WHAT NEEDS TO BE DONE> Omit every picture and write out the rest of the records exactly.

AVAILABLE DATA>

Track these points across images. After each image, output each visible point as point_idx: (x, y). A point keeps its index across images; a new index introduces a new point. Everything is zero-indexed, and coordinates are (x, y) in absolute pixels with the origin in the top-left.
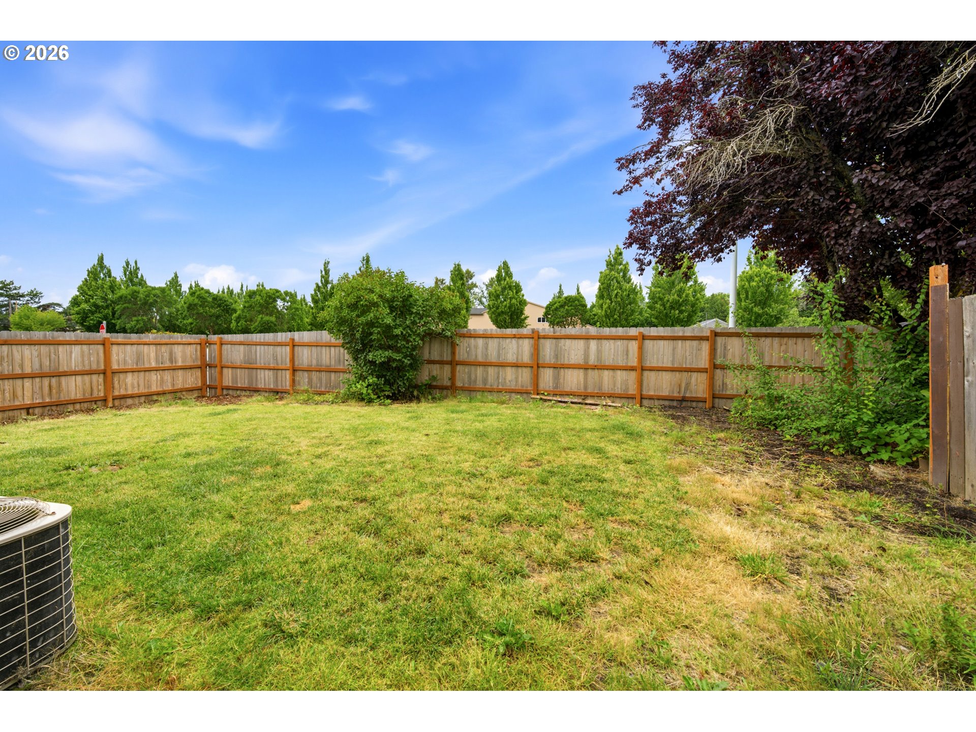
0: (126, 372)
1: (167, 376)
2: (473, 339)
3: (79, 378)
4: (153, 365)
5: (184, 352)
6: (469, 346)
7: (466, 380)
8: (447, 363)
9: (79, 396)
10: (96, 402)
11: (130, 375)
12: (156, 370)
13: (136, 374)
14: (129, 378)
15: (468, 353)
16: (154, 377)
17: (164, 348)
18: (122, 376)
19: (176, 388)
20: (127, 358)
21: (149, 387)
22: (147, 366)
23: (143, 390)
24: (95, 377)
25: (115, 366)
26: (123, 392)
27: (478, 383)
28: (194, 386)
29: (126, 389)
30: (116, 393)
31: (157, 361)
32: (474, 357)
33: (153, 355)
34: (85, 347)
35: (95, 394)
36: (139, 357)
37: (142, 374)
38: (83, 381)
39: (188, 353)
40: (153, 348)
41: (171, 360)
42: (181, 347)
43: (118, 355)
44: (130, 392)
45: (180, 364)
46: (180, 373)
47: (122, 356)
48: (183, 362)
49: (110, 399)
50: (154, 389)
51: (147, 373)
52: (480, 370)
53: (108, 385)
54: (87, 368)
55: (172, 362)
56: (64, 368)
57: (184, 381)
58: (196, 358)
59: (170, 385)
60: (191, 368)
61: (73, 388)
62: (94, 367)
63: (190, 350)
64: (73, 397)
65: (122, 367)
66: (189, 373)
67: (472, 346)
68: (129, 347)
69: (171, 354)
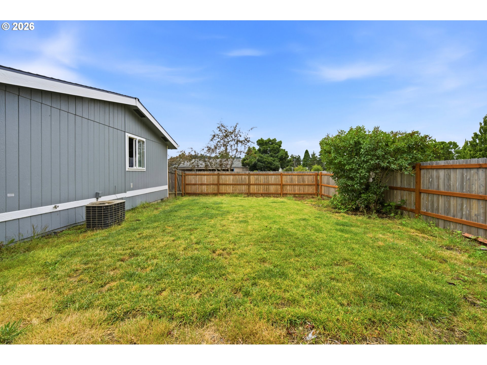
0: (287, 185)
1: (302, 188)
2: (435, 171)
3: (274, 186)
4: (297, 183)
5: (308, 178)
6: (432, 177)
7: (430, 207)
8: (413, 190)
9: (274, 192)
10: (278, 194)
11: (288, 186)
12: (298, 185)
13: (290, 186)
14: (288, 187)
15: (431, 183)
16: (297, 187)
17: (300, 177)
18: (286, 186)
19: (305, 192)
20: (288, 180)
21: (295, 191)
22: (294, 183)
23: (293, 192)
24: (278, 186)
25: (284, 183)
26: (286, 192)
27: (440, 212)
28: (312, 192)
29: (287, 191)
30: (284, 192)
31: (298, 182)
32: (436, 187)
33: (296, 179)
34: (276, 176)
35: (278, 192)
36: (292, 180)
37: (293, 186)
38: (275, 187)
39: (310, 179)
40: (297, 177)
41: (303, 181)
42: (307, 176)
43: (285, 179)
44: (288, 192)
45: (306, 183)
46: (307, 187)
47: (286, 180)
48: (308, 182)
49: (282, 194)
50: (297, 192)
51: (294, 186)
52: (442, 200)
53: (282, 189)
54: (276, 183)
55: (303, 182)
56: (270, 183)
57: (308, 190)
58: (314, 181)
59: (302, 191)
60: (311, 185)
61: (272, 189)
62: (278, 183)
63: (311, 178)
64: (272, 192)
65: (286, 183)
66: (310, 187)
67: (435, 177)
68: (288, 176)
69: (303, 179)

WRITTEN SOLUTION>
Track these points across images. After each image, output each visible point as point_idx: (x, y). A point keeps its index across images; a new index introduces a new point. Everything is zero-indexed, and coordinates are (x, y) in absolute pixels with the origin in the top-left.
0: (126, 372)
1: (167, 376)
2: (473, 339)
3: (79, 378)
4: (153, 365)
5: (184, 352)
6: (469, 346)
7: (466, 380)
8: (447, 363)
9: (79, 396)
10: (96, 402)
11: (130, 375)
12: (156, 370)
13: (136, 374)
14: (129, 378)
15: (468, 353)
16: (154, 377)
17: (164, 348)
18: (122, 376)
19: (176, 388)
20: (127, 358)
21: (149, 387)
22: (147, 366)
23: (143, 390)
24: (95, 377)
25: (115, 366)
26: (123, 392)
27: (478, 383)
28: (194, 386)
29: (126, 389)
30: (116, 393)
31: (157, 361)
32: (474, 357)
33: (153, 355)
34: (85, 347)
35: (95, 394)
36: (139, 357)
37: (142, 374)
38: (83, 381)
39: (188, 353)
40: (153, 348)
41: (171, 360)
42: (181, 347)
43: (118, 355)
44: (130, 392)
45: (180, 364)
46: (180, 373)
47: (122, 356)
48: (183, 362)
49: (110, 399)
50: (154, 389)
51: (147, 373)
52: (480, 370)
53: (108, 385)
54: (87, 368)
55: (172, 362)
56: (64, 368)
57: (184, 381)
58: (196, 358)
59: (170, 385)
60: (191, 368)
61: (73, 388)
62: (94, 367)
63: (190, 350)
64: (73, 397)
65: (122, 367)
66: (189, 373)
67: (472, 346)
68: (129, 347)
69: (171, 354)
0: (287, 185)
1: (302, 188)
2: (435, 171)
3: (274, 186)
4: (297, 183)
5: (308, 178)
6: (432, 177)
7: (430, 207)
8: (413, 190)
9: (274, 192)
10: (278, 194)
11: (288, 186)
12: (298, 185)
13: (290, 186)
14: (288, 187)
15: (431, 183)
16: (297, 187)
17: (300, 177)
18: (286, 186)
19: (305, 192)
20: (288, 180)
21: (295, 191)
22: (294, 183)
23: (293, 192)
24: (278, 186)
25: (284, 183)
26: (286, 192)
27: (440, 212)
28: (312, 192)
29: (287, 191)
30: (284, 192)
31: (298, 182)
32: (436, 187)
33: (296, 179)
34: (276, 176)
35: (278, 192)
36: (292, 180)
37: (293, 186)
38: (275, 187)
39: (310, 179)
40: (297, 177)
41: (303, 181)
42: (307, 176)
43: (285, 179)
44: (288, 192)
45: (306, 183)
46: (307, 187)
47: (286, 180)
48: (308, 182)
49: (282, 194)
50: (297, 192)
51: (294, 186)
52: (442, 200)
53: (282, 189)
54: (276, 183)
55: (303, 182)
56: (270, 183)
57: (308, 190)
58: (314, 181)
59: (302, 191)
60: (311, 185)
61: (272, 189)
62: (278, 183)
63: (311, 178)
64: (272, 192)
65: (286, 183)
66: (310, 187)
67: (435, 177)
68: (288, 176)
69: (303, 179)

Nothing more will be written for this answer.